▶ _YOUR INSTRUCTIONS_:
Name every algorithm and every rule that the passage on algorithm DG mentions by name.

▶ _TEXT_:
Figure 3: Algorithm DG

### 4.3.1 Algorithm DG

In algorithm D, the rule for a processor to remain active is that the received tid is should greater than its own tid (D rule). Let $p_1, \ldots, p_n$ be processors such that
processors $p_i$ and $p_j$ are adjacent to each other if $j = (i + 1) \mod n$ in a ring of $n$ processors. If $id(p_1) < id(p_2) < \cdots < id(p_n)$, an execution of algorithm D on the ring uses $O(n^2)$ messages. To avoid this, algorithm DG adopts another rule by which a processor may remain active even if the received $id$ is less than its own $tid$ (G rule).

Algorithm DG applies these two rules in alternate phases. Since both rules require to set $tid$ to $nid$, both rules can be adopted in algorithm DG using a variable $parity$. (See Figure 3.)

This reduces the worst-case message complexity to $O(n \log n)$. Note that active processors set their $tid$'s to a received $id$ using both rules.

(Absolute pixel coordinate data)
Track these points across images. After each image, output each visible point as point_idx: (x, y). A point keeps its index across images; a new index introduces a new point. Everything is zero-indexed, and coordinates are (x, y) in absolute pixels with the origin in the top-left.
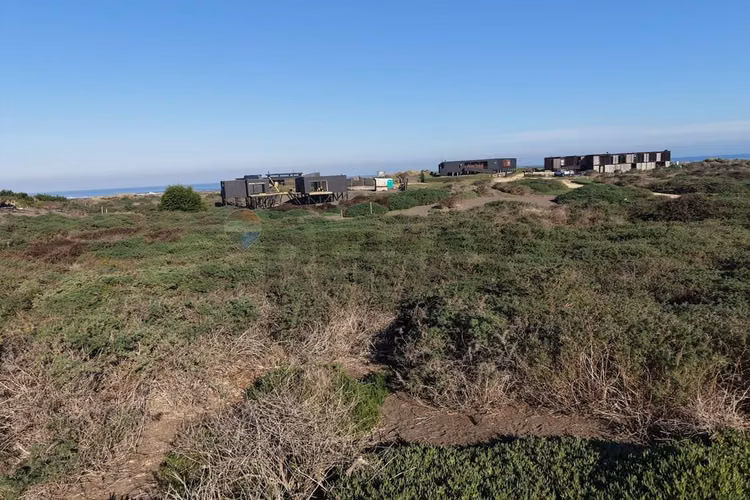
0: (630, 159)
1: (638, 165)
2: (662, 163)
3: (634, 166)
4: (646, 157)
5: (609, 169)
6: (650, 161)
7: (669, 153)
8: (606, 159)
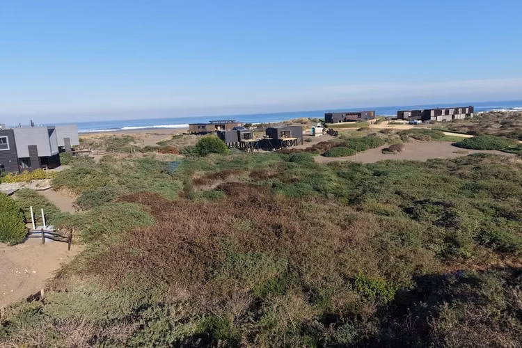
0: (451, 112)
1: (456, 115)
2: (469, 115)
3: (453, 117)
4: (460, 110)
5: (440, 118)
6: (463, 113)
7: (473, 108)
8: (438, 112)
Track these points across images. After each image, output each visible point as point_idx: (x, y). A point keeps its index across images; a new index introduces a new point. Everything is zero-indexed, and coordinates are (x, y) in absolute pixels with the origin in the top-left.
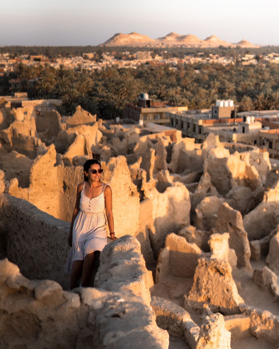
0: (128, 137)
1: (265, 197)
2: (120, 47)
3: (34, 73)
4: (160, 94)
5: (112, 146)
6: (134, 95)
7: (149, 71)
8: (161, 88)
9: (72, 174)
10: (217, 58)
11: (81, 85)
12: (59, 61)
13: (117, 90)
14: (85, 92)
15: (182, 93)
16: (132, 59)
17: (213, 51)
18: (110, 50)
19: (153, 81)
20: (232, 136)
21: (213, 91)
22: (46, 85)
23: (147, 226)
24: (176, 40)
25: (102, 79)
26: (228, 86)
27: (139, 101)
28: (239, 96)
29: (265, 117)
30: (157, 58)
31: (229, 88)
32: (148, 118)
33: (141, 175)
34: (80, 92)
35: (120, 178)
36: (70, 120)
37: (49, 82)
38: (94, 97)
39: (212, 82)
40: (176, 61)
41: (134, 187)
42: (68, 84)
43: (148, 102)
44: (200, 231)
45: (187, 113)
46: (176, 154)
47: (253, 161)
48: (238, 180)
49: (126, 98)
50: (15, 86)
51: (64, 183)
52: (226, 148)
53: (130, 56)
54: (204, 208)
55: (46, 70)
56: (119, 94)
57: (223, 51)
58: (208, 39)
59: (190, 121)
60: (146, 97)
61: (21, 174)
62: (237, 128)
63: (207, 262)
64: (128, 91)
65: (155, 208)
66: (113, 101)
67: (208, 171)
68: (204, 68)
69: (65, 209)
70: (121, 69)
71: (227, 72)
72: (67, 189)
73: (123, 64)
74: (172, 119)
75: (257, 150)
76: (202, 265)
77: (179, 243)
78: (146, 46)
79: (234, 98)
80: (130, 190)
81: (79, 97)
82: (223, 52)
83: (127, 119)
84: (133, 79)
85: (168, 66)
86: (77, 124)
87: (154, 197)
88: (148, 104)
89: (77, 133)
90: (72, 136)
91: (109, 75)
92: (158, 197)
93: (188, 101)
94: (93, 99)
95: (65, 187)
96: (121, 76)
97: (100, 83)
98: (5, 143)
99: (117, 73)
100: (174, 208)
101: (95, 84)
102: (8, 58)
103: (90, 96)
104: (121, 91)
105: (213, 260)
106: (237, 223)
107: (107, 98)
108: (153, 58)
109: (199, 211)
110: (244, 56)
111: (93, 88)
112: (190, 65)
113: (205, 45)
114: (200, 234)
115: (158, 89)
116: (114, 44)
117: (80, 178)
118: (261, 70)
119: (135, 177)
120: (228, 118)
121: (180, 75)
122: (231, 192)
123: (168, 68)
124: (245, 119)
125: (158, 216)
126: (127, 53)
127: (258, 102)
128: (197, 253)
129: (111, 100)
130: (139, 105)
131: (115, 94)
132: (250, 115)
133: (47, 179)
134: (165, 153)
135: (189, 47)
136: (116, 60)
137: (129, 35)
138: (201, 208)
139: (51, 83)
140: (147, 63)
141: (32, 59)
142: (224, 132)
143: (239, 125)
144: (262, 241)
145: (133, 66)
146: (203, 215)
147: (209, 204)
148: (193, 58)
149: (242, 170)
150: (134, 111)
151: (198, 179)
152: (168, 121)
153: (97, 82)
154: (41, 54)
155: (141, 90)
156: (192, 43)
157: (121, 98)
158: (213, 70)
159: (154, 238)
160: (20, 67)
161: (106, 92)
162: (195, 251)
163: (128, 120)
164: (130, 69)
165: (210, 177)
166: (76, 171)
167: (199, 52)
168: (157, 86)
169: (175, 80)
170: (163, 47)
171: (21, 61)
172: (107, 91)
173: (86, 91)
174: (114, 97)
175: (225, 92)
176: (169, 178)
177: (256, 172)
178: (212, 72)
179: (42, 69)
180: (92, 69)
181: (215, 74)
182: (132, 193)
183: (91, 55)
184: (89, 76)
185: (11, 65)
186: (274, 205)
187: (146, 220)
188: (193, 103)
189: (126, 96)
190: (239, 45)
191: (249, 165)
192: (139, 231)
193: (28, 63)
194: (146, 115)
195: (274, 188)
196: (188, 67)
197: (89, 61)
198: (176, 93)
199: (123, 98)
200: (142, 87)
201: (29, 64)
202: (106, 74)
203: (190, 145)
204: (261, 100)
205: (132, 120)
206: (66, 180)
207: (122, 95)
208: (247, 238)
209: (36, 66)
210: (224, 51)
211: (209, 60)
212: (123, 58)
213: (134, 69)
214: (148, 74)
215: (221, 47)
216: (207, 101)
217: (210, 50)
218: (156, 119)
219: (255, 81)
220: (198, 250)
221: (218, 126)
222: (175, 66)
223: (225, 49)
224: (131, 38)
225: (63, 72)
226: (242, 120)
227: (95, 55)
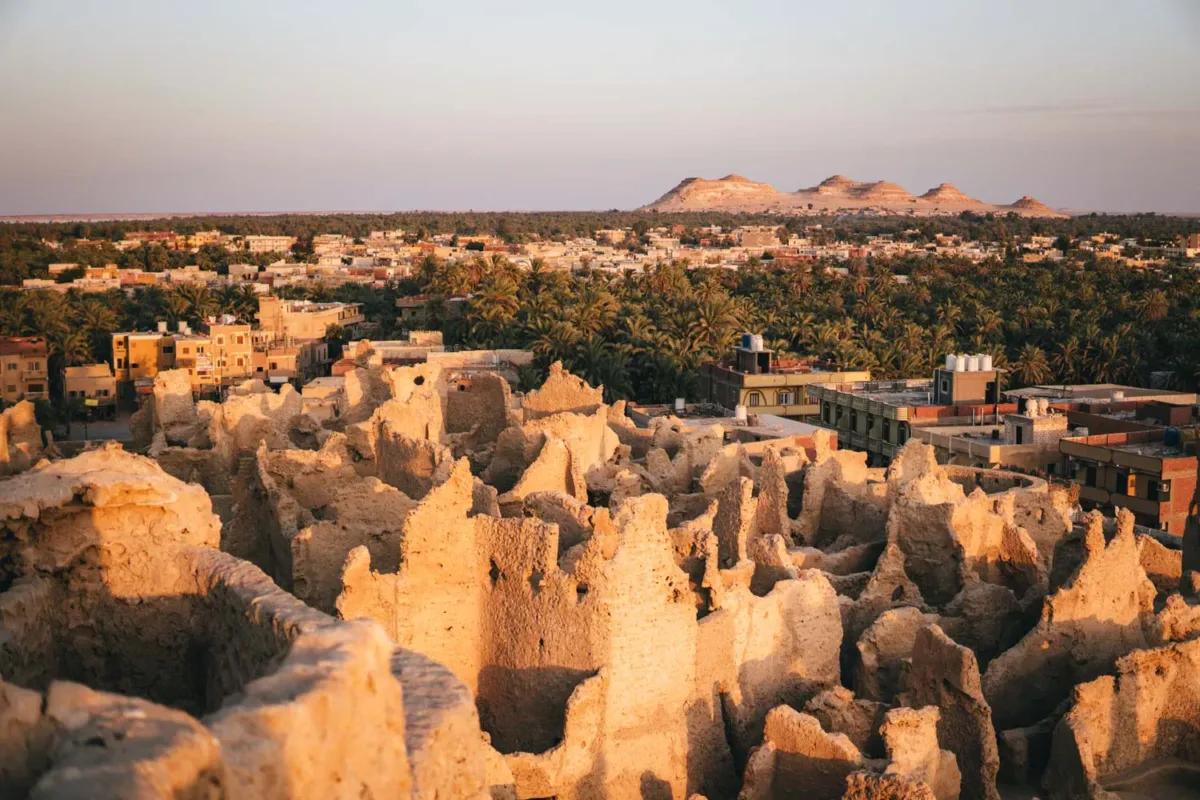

▶ _YOUR RESPONSE_:
Algorithm D, algorithm DG, the D rule, the G rule